We monitor changes in tax laws and reflect the impacts in the period of enactment. In response to the U.S. tax reform legislation enacted on December 22, 2017 (“Tax Reform”), the U.S. Securities and Exchange Commission (“SEC”) issued guidance (“SAB 118”) allowing provisional amounts for recording the impacts of Tax Reform. For provisions of Tax Reform where we are unable to make a reasonable estimate of the impact, the guidance allows continued application of historical tax provisions in computing our income tax liability and deferred tax assets and liabilities as of December 31, 2017. The guidance requires final accounting for Tax Reform within one year of the December 22, 2017 enactment date. See Note 6, Income Taxes, for additional information on the impacts of the Tax Reform.

Fair Value of Financial Instruments

At December 31, 2017, and 2016, our financial instruments were cash and equivalents, short term investments, accounts receivable, accounts payable and accrued liabilities. The estimated fair value of our financial instruments has been determined by using available market information and appropriate valuation methodologies, as defined in ASC 820, Fair Value Measurements. The fair values of the financial instruments were not materially different from their carrying amounts at December 31, 2017 and 2016.

— Exercise data —
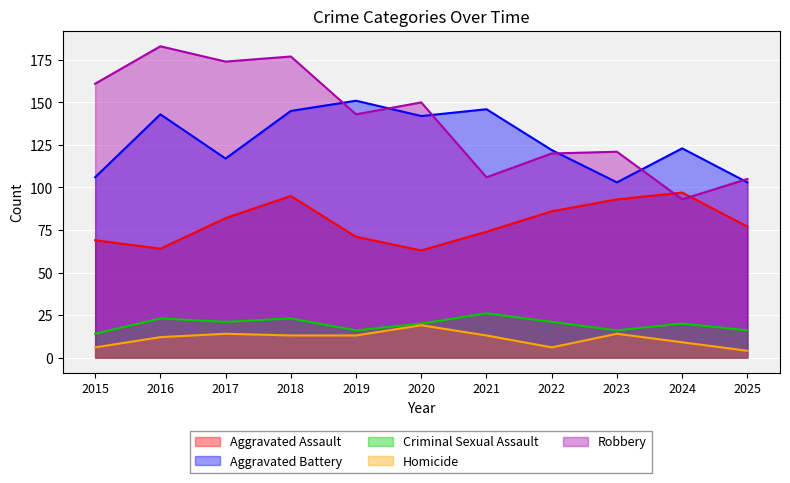

What is the value of the Aggravated Battery point at the 4th from the left?

145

— Task statement —
Decide whether each statement agrees with the excerpt on tax reform and fair value above. Answer yes or no, and quote the words from the excerpt that settle it.
(a) The SEC guidance requires final accounting for Tax Reform within one year of its enactment date.
(b) At December 31, 2017, the fair values of the financial instruments were materially different from their carrying amounts.
(c) Inventory was one of the financial instruments at December 31, 2017.

— Output of the task —
(a) Yes: "The guidance requires final accounting for Tax Reform within one year of the December 22, 2017 enactment date."
(b) No: "The fair values of the financial instruments were not materially different from their carrying amounts at December 31, 2017 and 2016."
(c) No: "our financial instruments were cash and equivalents, short term investments, accounts receivable, accounts payable and accrued liabilities."